Opinion: ‘We should keep offering advice… even if it takes years to make sense,’ says William Porteous
Diss Express columnist, William Porteous, shares his view
It was Reading Festival, sometime in the early 00s, that suspended golden blur of summers when you could eat crisps for breakfast and nobody died of it.
My mate and I had somehow charmed our way backstage by pretending to be someone’s nephew, and there he was: Evan Dando. Hair like a lion that had just been through a wind tunnel, denim barely holding onto his frame, a smile that said, “I’ve seen things… and some of them were legal.”
We hovered awkwardly, drunk on warm lager and youthful audacity. He noticed us immediately. Or at least, he noticed the joint we were trying to light in the wind. He wandered over, asked for a puff, and sat down beside us like it was a perfectly normal Tuesday afternoon, not the eve of a headline slot.
He told us a story about a motel, a dog that wasn’t his and something about a French woman who only listened to Neil Young bootlegs. None of it made sense, and all of it made perfect sense.
I must’ve looked a bit glassy-eyed because he turned to me and said, “Don’t let the bad days define your good ones. You don’t need to be sad to be sincere.” Then he gave me a little wink, stood up and announced ‘I’m gonna have a moment with the toilet’. Which, in Dando-ese, was code for: I’m off to do drugs.
And just like that, he was gone.
The moment stuck with me for a while. That little gem of sun-drenched wisdom nestled in my brain like an uncracked peanut.
I kept turning it over during the hangover years, repeating it to mates at 3am in kitchen parties as if I’d written it myself. Sometimes I believed it. Other times I thought he was just high and quoting someone else.
But here’s the thing: you can’t force understanding. That’s the problem with advice—it’s a gift often handed over decades too early. Like giving a 12-year-old a copy of A tree grows in Brooklyn and expecting her to nod solemnly and say, ‘Ah yes, the crushing inertia of mental illness—I get it’.
I’ve given advice, too. To friends. To exes. To passing strangers on night buses. None of it landed. “Don’t text him again,” I told a mate who then married the guy. “Don’t start a band with your girlfriend,” I warned another, who is now both single and deeply in debt. Advice, it turns out, is only useful when it’s asked for. Even then, it’s usually filed under Interesting But Will Ignore.

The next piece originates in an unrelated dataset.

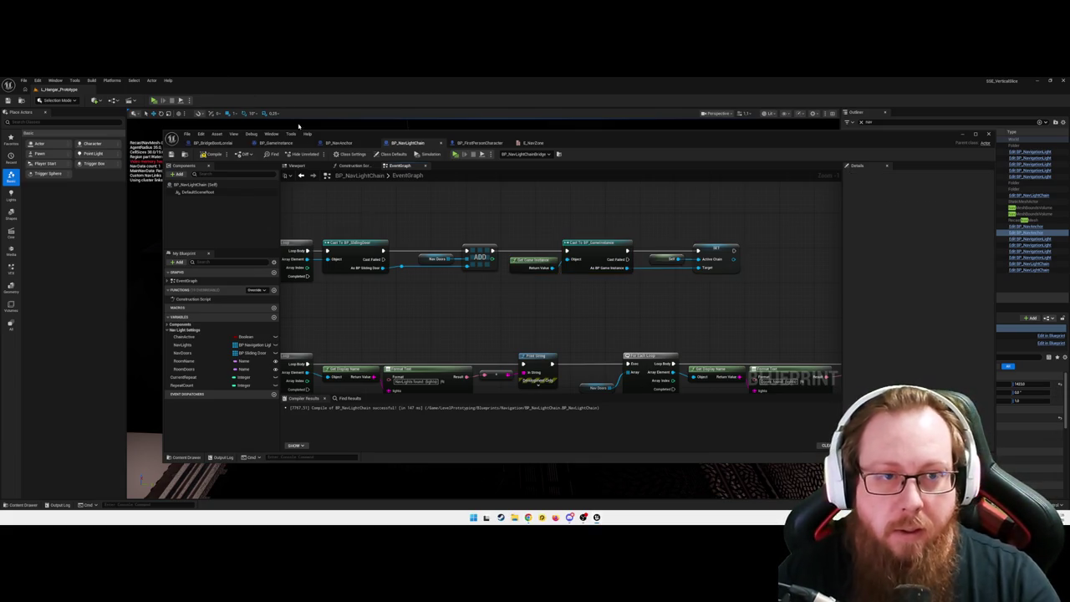
{"action": "left_click", "coordinate": [340, 143]}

Now, I’m a dad. My eldest daughter has just discovered sarcasm and it’s weaponised daily. I tried to explain empathy the other week. She blinked once, asked if she could have a water gun and then farted dramatically while exiting the room. The sincerity, it turns out, is not mutual.
But that’s okay. Maybe she’ll remember it later. Maybe 20 years from now she’ll be backstage at some AI version of Glasto, chatting to a washed-up frontwoman from a forgotten synth-punk band and some truth will fall from their lips, land in her lap like a feather and she’ll think: “Oh… Dad said something like that once. Between the fart jokes.”
I’ve learned the trick is to speak plainly and then get out the way.
I tried the whole earnest dad routine—kneeling to her eye level, using phrases like ‘let me tell you something about life’ – and she just stared at me like I was trying to sell her life insurance. I get it. I was the same.
My own dad once said to me, “Just try your best.” I mean it’s a legit and frankly standard piece of advice. I think it was before an exam or something. It was his tone that helped it resonate. At the time it sounded painfully underwhelming. Now I think it’s the kindest and most realistic bit of advice anyone’s ever given me; I’ll to check my subconscious though.
Back then, during those burnished summers where time felt like it melted rather than passed, I didn’t know who I was, what I wanted, or how to fold a tent. But I knew that something was happening – that the world might just be big enough for people like me, especially if people like Evan Dando were wandering around in it, semi-lucid, sharing stoned wisdom with daft teenagers.
Of course, advice isn’t magic. It’s not a map. It’s more like a flare – briefly illuminating the path, burning out before you get your bearings. It lingers if you’re lucky and if you’re really lucky, you’re ready for it when it does.
I wasn’t ready then. I wanted life to feel cinematic and strange, and advice felt like subtitles on a film I was trying to watch with the sound off.
But eventually, you catch up to the meaning. One day you’re wiping hummus off a toddler’s forehead, or watching your teenager roll her eyes so hard she nearly dislocates something, and you remember it – some random line whispered in smoke and noise: you don’t need to be sad to be sincere.
And you think… yeah. Okay. I get it now.
We should keep offering advice. Not because we expect it to be heard but because, somewhere down the line, someone might remember the sound of it. Like a lyric that didn’t make sense when you were 15, but floors you at 40.
So I tell my daughter things. About kindness. About patience. About not trusting anyone who’s really into crypto. I say them gently and I don’t expect them to land. But maybe one day they will.
And maybe, just maybe, she’ll sit down next to some daft kid trying to light a joint in the wind and pass on a line that once made no sense at all. Until it did.